## Description of the task
Pick out every line in the records below that contains the word "dist", and copy each one in full.
** Begin Task input **
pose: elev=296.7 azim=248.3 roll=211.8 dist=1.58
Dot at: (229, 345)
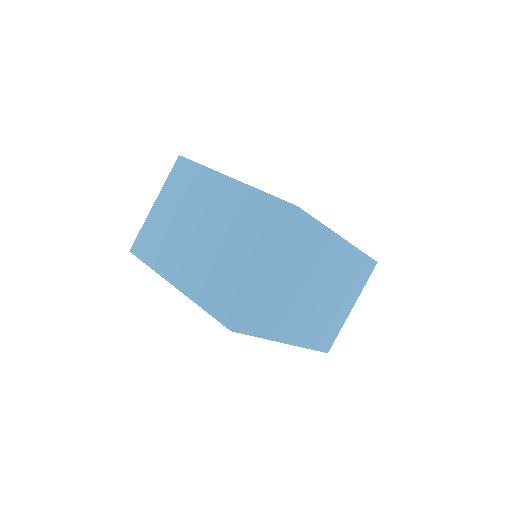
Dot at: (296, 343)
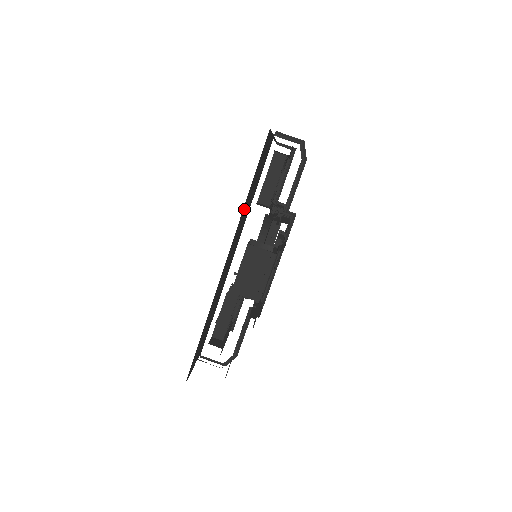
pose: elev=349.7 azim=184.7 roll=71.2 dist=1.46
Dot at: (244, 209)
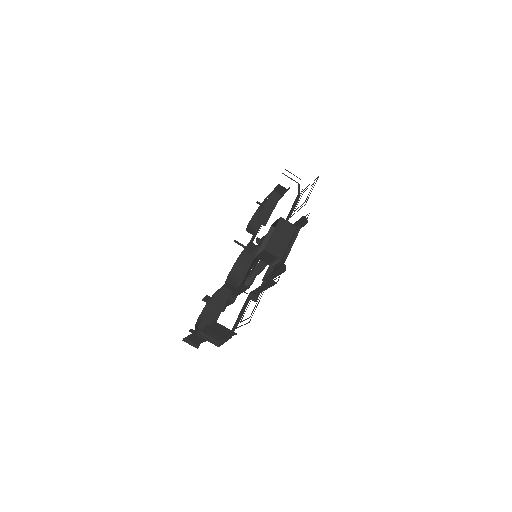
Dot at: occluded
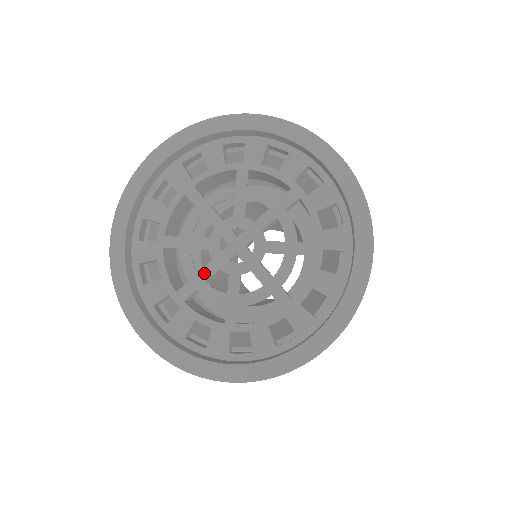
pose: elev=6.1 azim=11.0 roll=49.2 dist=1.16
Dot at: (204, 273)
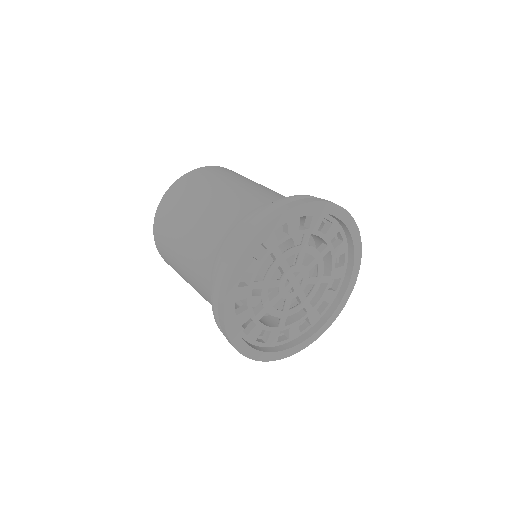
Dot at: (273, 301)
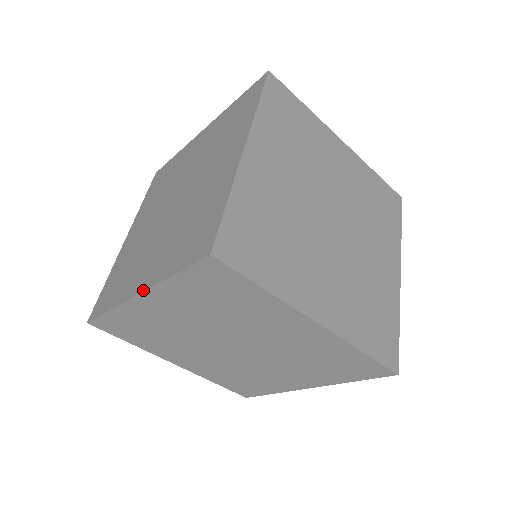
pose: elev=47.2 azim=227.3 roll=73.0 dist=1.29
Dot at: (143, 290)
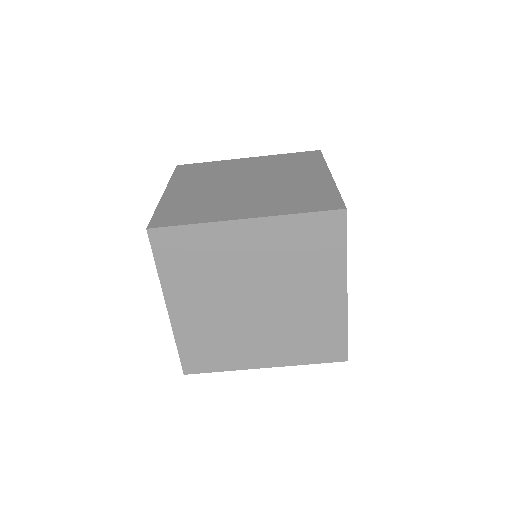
** End Task input **
** Begin Task input **
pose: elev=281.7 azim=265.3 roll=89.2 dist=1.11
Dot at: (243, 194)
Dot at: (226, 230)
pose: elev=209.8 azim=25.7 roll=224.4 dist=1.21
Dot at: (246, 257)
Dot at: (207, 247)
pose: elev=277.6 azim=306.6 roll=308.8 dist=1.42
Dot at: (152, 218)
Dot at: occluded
** End Task input **
## Result
pose: elev=296.7 azim=248.3 roll=211.8 dist=1.58
pose: elev=349.7 azim=184.7 roll=71.2 dist=1.46
pose: elev=6.1 azim=11.0 roll=49.2 dist=1.16
pose: elev=47.2 azim=227.3 roll=73.0 dist=1.29
pose: elev=281.7 azim=265.3 roll=89.2 dist=1.11
pose: elev=209.8 azim=25.7 roll=224.4 dist=1.21
pose: elev=277.6 azim=306.6 roll=308.8 dist=1.42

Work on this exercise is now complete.